Do you have a domain user that you do not want to have a GPO applied to? Easy – we have the guide for you!
This is one of those random requests that seems to come up from time to time – You have a Group Policy Object ( GPO ) that is being applied to an entire domain group but you want to exclude just a single ( or multiple ) users from that specific GPO. While this is a fairly simple task to complete, we at Your Digital Mind want to stress that this process should be used very sparingly and always should be done through a group membership instead of explicitly designating specific users.
This is two fold – one reason is to make the administrators life a little easier by not having to continually go through and update security filtering but also allows the group to be added to the policy once and then users added to the group, reducing the time required to maintain this function.

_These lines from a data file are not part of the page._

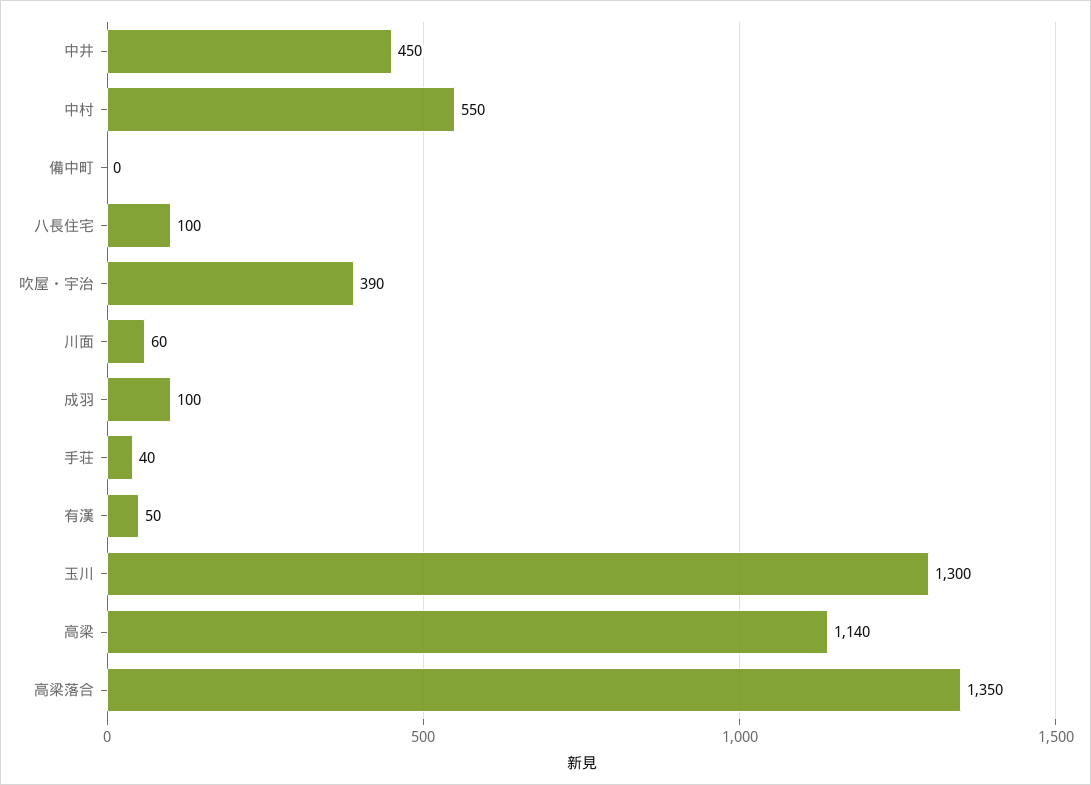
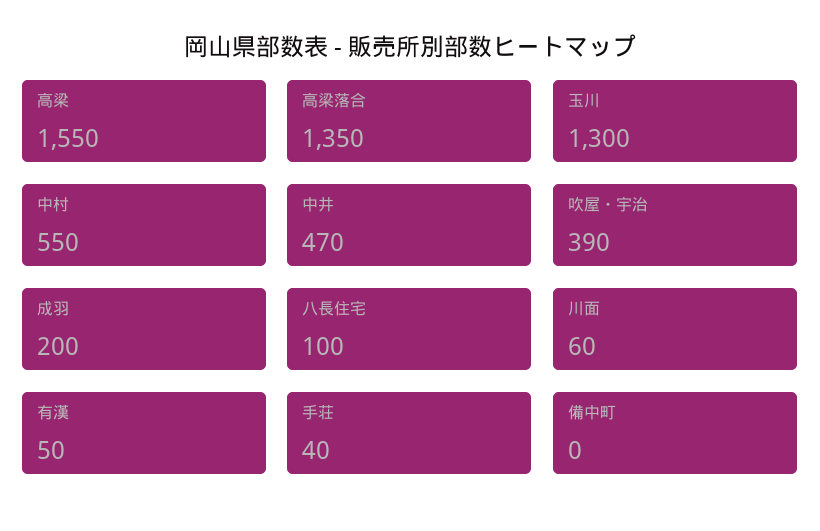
  {
-   "中井": 450,
+   "中井": 470,
    "中村": 550,
    "備中町": 0,
    "八長住宅": 100,
    "吹屋・宇治": 390,
    "川面": 60,
-   "成羽": 100,
+   "成羽": 200,
    "手荘": 40,
    "有漢": 50,
    "玉川": 1300,
-   "高梁": 1140,
+   "高梁": 1550,
    "高梁落合": 1350
  }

Open the Group Policy Object that you want to apply the exception to and then click on the “Delegation” tab. From this tab click the “Advanced” button at the bottom right of the window
Below the list of Group or user names, click on the “Add” button and select the group (recommended) that you want to use to exclude from having this policy applied
For this example we are using a group named “Users GPO Exceptions”. Select your group in the “Group or user names” list and then scroll down in the “Permissions” window and select the “Deny” option for “Apply Group Policy”
Select “Apply” then “OK” and close out the window
If you are applying this as an update to an active account, process a Group Policy Update and log into machine. Confirm that GPO is not being applied to user account
Now that you have created a “User GPO Exceptions” security group and changed the delegation of the GPO to deny the Group Policy from being applied users within this group will not have the exempted GPO applied to them. Having the security group vs explicit deny per user makes changes and administration much easier.